Act III opens with a symphonic tableau depicting the Battle of Poltava. Mazepa's forces are defeated. In Kochubey's garden, now neglected and overgrown, Andrey and other Russian soldiers are pursuing fleeing Swedish soldiers. Andrey hides when he hears Mazepa and Orlik approaching. Andrey attacks Mazepa and is mortally wounded. Mazepa discovers Mariya wandering about in a daze, but he is forced to flee without her. Andrey dies in Mariya arms as she sings him a lullaby [5].

Composition

Judging from Tchaikovsky's diary for 1881 [6], he spent most of June working on the opera. The evidence for this includes notes of parts of the text for Andrey's aria in Act I (No. 2), dated 8/20 and 10/22 June. Mariya's solo from the same scene (G minor, 3/2), was evidently composed at the same time, since the sketches for a preliminary version of this solo date from 13/15 May 1881 (the music was written to an extract from Canto V of Dante's Inferno, sketched on a printed copy of the Obikhod). On 15/27 June a further sketch was made with the note "Trostyanka. Dances. Mazepa", and under it the note "See 4 March". The diary entry for the latter date (at the start of his work on the opera) contains sketches with the heading "For the storm". Evidently this sketch was conceived as the start of another work, but was used as the E-flat theme of the Gopak (No. 4 in the opera, grazioso). His diary entry for 23 June/5 July again includes musical sketches, similar to the opening of the quarrel scene (No. 6).

In a letter of 23 August/4 September–25 August/6 September, Tchaikovsky told Sergey Taneyev: "I was considering embarking on an opera; I have a decent libretto to hand, and I have already written four numbers in my spare hours. But they are all loathsome to me, and I can sense that this exertion of my will-power just sufficed for these four numbers and no more. That with regard to which Mr Cui has always been reproaching me for failing to do has come to pass, that is, I have started to adopt a critical attitude towards myself. And what do we see? As soon as this process began, the tap from which I had drawn so much music before (even if it was mediocre), when I was not yet self-critical, ran dry immediately" [7].

The composer quickly abandoned his work. "Mazepa displeases me, and it cannot engage me", he wrote in a letter of 3/15 October 1881 to Anatoly Tchaikovsky [8]. However, the composer continued to consider other possible subjects [9], before returning once again to Poltava.
=======
• ASSIGNMENT A
In the passage on Tchaikovsky's opera, what note did the 15/27 June sketch carry?

• DATA IN THIS EXERCISE
=======
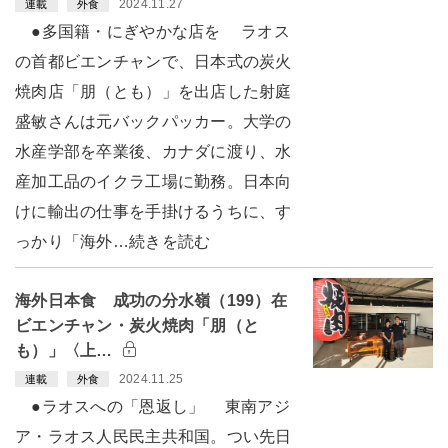
2024.11.27
連載
外食
●多国籍・にぎやかな店を ラオス
の首都ビエンチャンで、日本式の炭火
焼肉店「朋（とも）」を出店した射庭
盛敏さんは元バックパッカー。大学の
水産学部を卒業後、カナダに渡り、水
産加工品のイクラ工場に勤務。日本向
けに輸出の仕事を手掛けるうちに、す
っかり「海外…続きを読む
海外日本食 成功の分水嶺（199）在
ビエンチャン・炭火焼肉「朋（と
も）」〈上…
2024.11.25
連載
外食
●ラオスへの「恩返し」 東南アジ
ア・ラオス人民民主共和国。つい先日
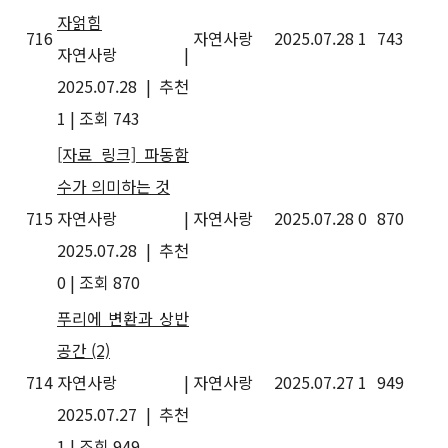
자얽힘
716
자연사랑
2025.07.28
1
743
자연사랑
|
2025.07.28
|
추천
1
|
조회 743
[자료 링크] 파동함
수가 의미하는 것
715
자연사랑
|
자연사랑
2025.07.28
0
870
2025.07.28
|
추천
0
|
조회 870
푸리에 변환과 상반
공간
(2)
714
자연사랑
|
자연사랑
2025.07.27
1
949
2025.07.27
|
추천
1
|
조회 949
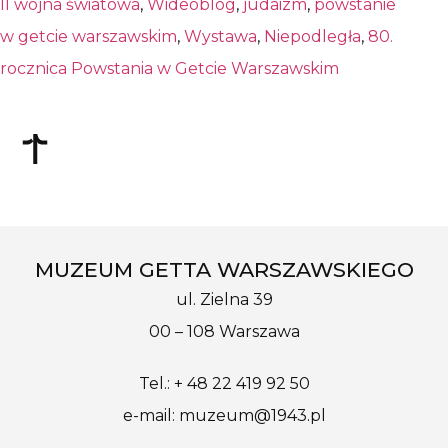
II wojna światowa
,
Wideoblog
,
judaizm
,
powstanie
w getcie warszawskim
,
Wystawa
,
Niepodległa
,
80.
rocznica Powstania w Getcie Warszawskim
MUZEUM GETTA WARSZAWSKIEGO
ul. Zielna 39
00 – 108 Warszawa
Tel.: + 48 22 419 92 50
e-mail: muzeum@1943.pl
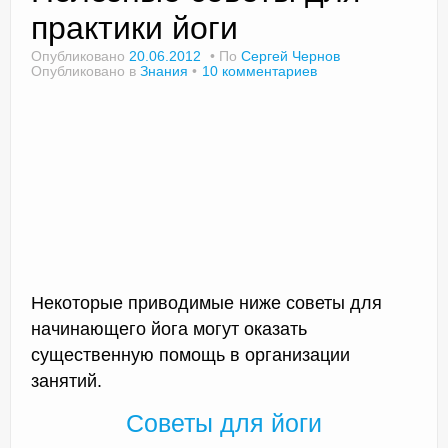
практики йоги
Опубликовано
20.06.2012
По
Сергей Чернов
Опубликовано в
Знания
10 комментариев
Доктор Чернов
Методика SLAVYOGA
Методика ЧЕРЕНОК
Йога для начинающих
Триггерные точки
Контакты
Некоторые приводимые ниже советы для
начинающего йога могут оказать
существенную помощь в организации
занятий.
Советы для йоги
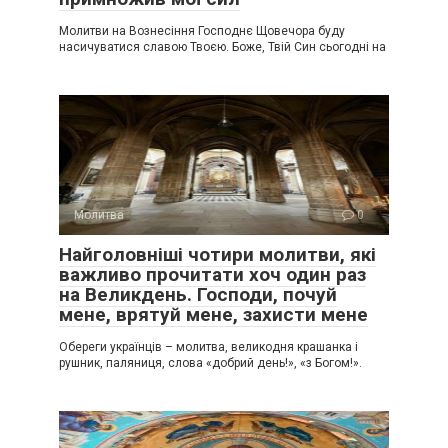
Молитви на Вознесіння Господнє Щовечора буду
насичуватися славою Твоєю. Боже, Твій Син сьогодні на
Молитва
0
Найголовніші чотири молитви, які
важливо прочитати хоч один раз
на Великдень. Господи, почуй
мене, врятуй мене, захисти мене
Обереги українців – молитва, великодня крашанка і
рушник, паляниця, слова «добрий день!», «з Богом!».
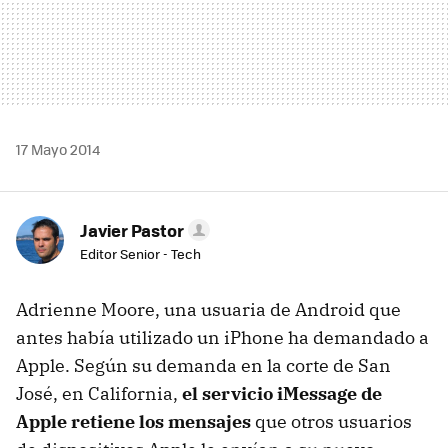
17 Mayo 2014
Javier Pastor
Editor Senior - Tech
Adrienne Moore, una usuaria de Android que
antes había utilizado un iPhone ha demandado a
Apple. Según su demanda en la corte de San
José, en California,
el servicio iMessage de
Apple retiene los mensajes
que otros usuarios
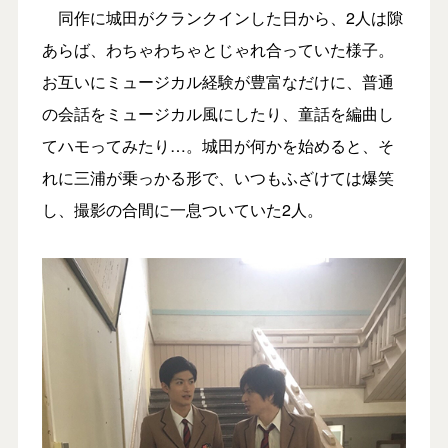
同作に城田がクランクインした日から、2人は隙
あらば、わちゃわちゃとじゃれ合っていた様子。
お互いにミュージカル経験が豊富なだけに、普通
の会話をミュージカル風にしたり、童話を編曲し
てハモってみたり…。城田が何かを始めると、そ
れに三浦が乗っかる形で、いつもふざけては爆笑
し、撮影の合間に一息ついていた2人。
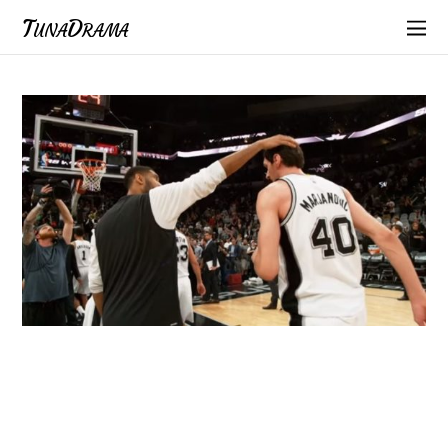
TunaDrama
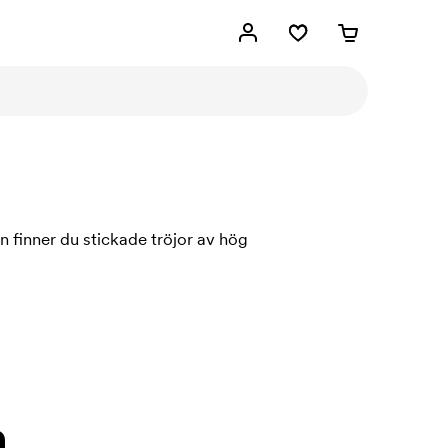
 finner du stickade tröjor av hög
.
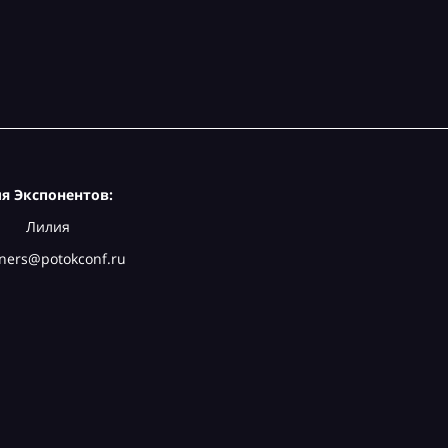
я Экспонентов:
Лилия
ners@potokconf.ru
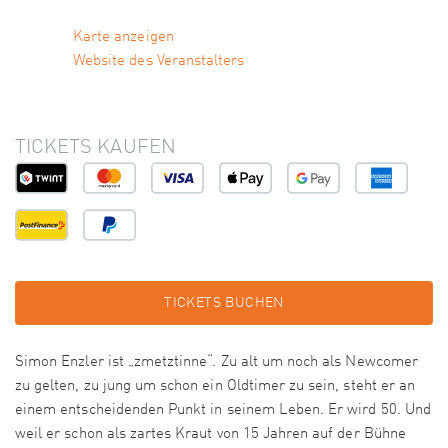
Karte anzeigen
Website des Veranstalters
TICKETS KAUFEN
TICKETS BUCHEN
Simon Enzler ist „zmetztinne“. Zu alt um noch als Newcomer
zu gelten, zu jung um schon ein Oldtimer zu sein, steht er an
einem entscheidenden Punkt in seinem Leben. Er wird 50. Und
weil er schon als zartes Kraut von 15 Jahren auf der Bühne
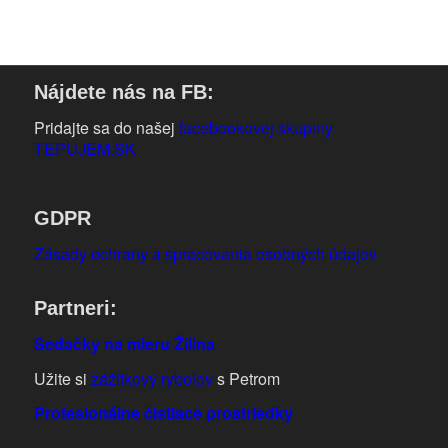
Nájdete nás na FB:
Pridajte sa do našej
facebookovej skupiny
TEPUJEM.SK
GDPR
Zásady ochrany a spracovania osobných údajov
Partneri:
Sedačky na mieru Žilina
Užite si
zážitkový rybolov
s Petrom
Profesionálne čistiace prostriedky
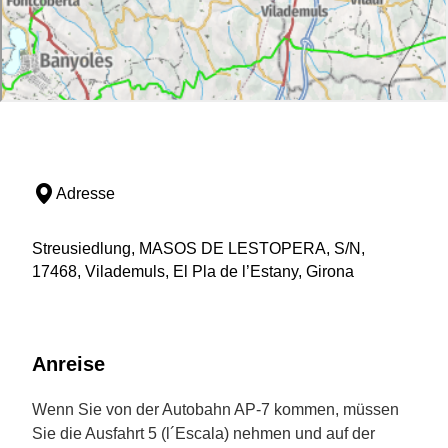
Adresse
Streusiedlung, MASOS DE LESTOPERA, S/N,
17468, Vilademuls, El Pla de l’Estany, Girona
Anreise
Wenn Sie von der Autobahn AP-7 kommen, müssen
Sie die Ausfahrt 5 (l´Escala) nehmen und auf der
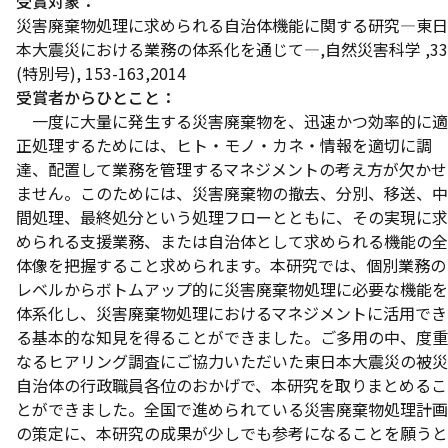
受賞対象：
災害廃棄物処理に求められる自治体機能に関する研究—東日
本大震災における業務の体系化を通じて—,自然災害科学 ,33
(特別号), 153-163,2014
受賞者からひとこと：
一度に大量に発生する災害廃棄物を、迅速かつ効率的に適
正処理するためには、ヒト・モノ・カネ・情報を適切に調
達、配置して業務を管理するマネジメントの考え方が欠かせ
ません。このためには、災害廃棄物の撤去、分別、移送、中
間処理、最終処分という処理フローとともに、その実現に求
められる支援業務、または自治体として求められる機能の全
体像を把握すること求められます。本研究では、個別業務の
レベルからボトムアップ的に災害廃棄物処理に必要な機能を
体系化し、災害廃棄物処理におけるマネジメントに活用でき
る基本的な知見を得ることができました。ご多用の中、度重
なるヒアリング調査にご協力いただいた東日本大震災の被災
自治体の行政職員各位のおかげで、本研究を取りまとめるこ
とができました。全国で進められている災害廃棄物処理計画
の策定に、本研究の成果が少しでも参考になることを願うと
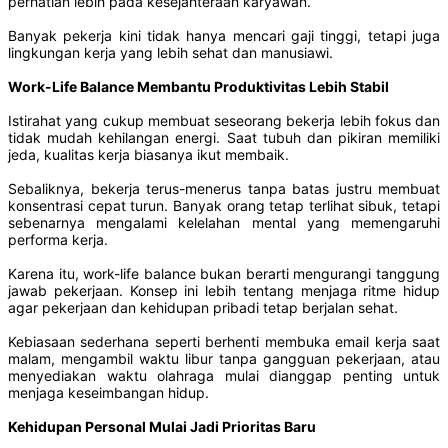
perhatian lebih pada kesejahteraan karyawan.
Banyak pekerja kini tidak hanya mencari gaji tinggi, tetapi juga
lingkungan kerja yang lebih sehat dan manusiawi.
Work-Life Balance Membantu Produktivitas Lebih Stabil
Istirahat yang cukup membuat seseorang bekerja lebih fokus dan
tidak mudah kehilangan energi. Saat tubuh dan pikiran memiliki
jeda, kualitas kerja biasanya ikut membaik.
Sebaliknya, bekerja terus-menerus tanpa batas justru membuat
konsentrasi cepat turun. Banyak orang tetap terlihat sibuk, tetapi
sebenarnya mengalami kelelahan mental yang memengaruhi
performa kerja.
Karena itu, work-life balance bukan berarti mengurangi tanggung
jawab pekerjaan. Konsep ini lebih tentang menjaga ritme hidup
agar pekerjaan dan kehidupan pribadi tetap berjalan sehat.
Kebiasaan sederhana seperti berhenti membuka email kerja saat
malam, mengambil waktu libur tanpa gangguan pekerjaan, atau
menyediakan waktu olahraga mulai dianggap penting untuk
menjaga keseimbangan hidup.
Kehidupan Personal Mulai Jadi Prioritas Baru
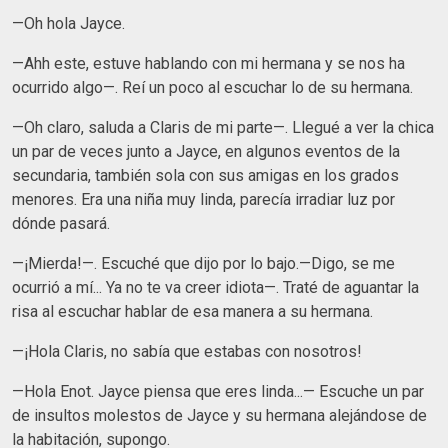
—Oh hola Jayce.
—Ahh este, estuve hablando con mi hermana y se nos ha
ocurrido algo—. Reí un poco al escuchar lo de su hermana.
—Oh claro, saluda a Claris de mi parte—. Llegué a ver la chica
un par de veces junto a Jayce, en algunos eventos de la
secundaria, también sola con sus amigas en los grados
menores. Era una niña muy linda, parecía irradiar luz por
dónde pasará.
—¡Mierda!—. Escuché que dijo por lo bajo.—Digo, se me
ocurrió a mí... Ya no te va creer idiota—. Traté de aguantar la
risa al escuchar hablar de esa manera a su hermana.
—¡Hola Claris, no sabía que estabas con nosotros!
—Hola Enot. Jayce piensa que eres linda...— Escuche un par
de insultos molestos de Jayce y su hermana alejándose de
la habitación, supongo.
=======
• ASSIGNMENT B
Rewrite only the lines of the records between the line holding "Nájdete nás na" and the line holding "Kehidupan Personal Mulai Jadi Prioritas Baru", inclusive, with "Partneri" swapped for "Spolupracovníci" and everything else kept the same. Leave the pictures out.

• WRITTEN SOLUTION A
"Trostyanka. Dances. Mazepa"

• WRITTEN SOLUTION B
Nájdete nás na FB:
Pridajte sa do našej
facebookovej skupiny
TEPUJEM.SK
GDPR
Zásady ochrany a spracovania osobných údajov
Spolupracovníci:
Sedačky na mieru Žilina
Užite si
zážitkový rybolov
s Petrom
Profesionálne čistiace prostriedky
Adresse
Streusiedlung, MASOS DE LESTOPERA, S/N,
17468, Vilademuls, El Pla de l’Estany, Girona
Anreise
Wenn Sie von der Autobahn AP-7 kommen, müssen
Sie die Ausfahrt 5 (l´Escala) nehmen und auf der
受賞対象：
災害廃棄物処理に求められる自治体機能に関する研究—東日
本大震災における業務の体系化を通じて—,自然災害科学 ,33
(特別号), 153-163,2014
受賞者からひとこと：
一度に大量に発生する災害廃棄物を、迅速かつ効率的に適
正処理するためには、ヒト・モノ・カネ・情報を適切に調
達、配置して業務を管理するマネジメントの考え方が欠かせ
ません。このためには、災害廃棄物の撤去、分別、移送、中
間処理、最終処分という処理フローとともに、その実現に求
められる支援業務、または自治体として求められる機能の全
体像を把握すること求められます。本研究では、個別業務の
レベルからボトムアップ的に災害廃棄物処理に必要な機能を
体系化し、災害廃棄物処理におけるマネジメントに活用でき
る基本的な知見を得ることができました。ご多用の中、度重
なるヒアリング調査にご協力いただいた東日本大震災の被災
自治体の行政職員各位のおかげで、本研究を取りまとめるこ
とができました。全国で進められている災害廃棄物処理計画
の策定に、本研究の成果が少しでも参考になることを願うと
perhatian lebih pada kesejahteraan karyawan.
Banyak pekerja kini tidak hanya mencari gaji tinggi, tetapi juga
lingkungan kerja yang lebih sehat dan manusiawi.
Work-Life Balance Membantu Produktivitas Lebih Stabil
Istirahat yang cukup membuat seseorang bekerja lebih fokus dan
tidak mudah kehilangan energi. Saat tubuh dan pikiran memiliki
jeda, kualitas kerja biasanya ikut membaik.
Sebaliknya, bekerja terus-menerus tanpa batas justru membuat
konsentrasi cepat turun. Banyak orang tetap terlihat sibuk, tetapi
sebenarnya mengalami kelelahan mental yang memengaruhi
performa kerja.
Karena itu, work-life balance bukan berarti mengurangi tanggung
jawab pekerjaan. Konsep ini lebih tentang menjaga ritme hidup
agar pekerjaan dan kehidupan pribadi tetap berjalan sehat.
Kebiasaan sederhana seperti berhenti membuka email kerja saat
malam, mengambil waktu libur tanpa gangguan pekerjaan, atau
menyediakan waktu olahraga mulai dianggap penting untuk
menjaga keseimbangan hidup.
Kehidupan Personal Mulai Jadi Prioritas Baru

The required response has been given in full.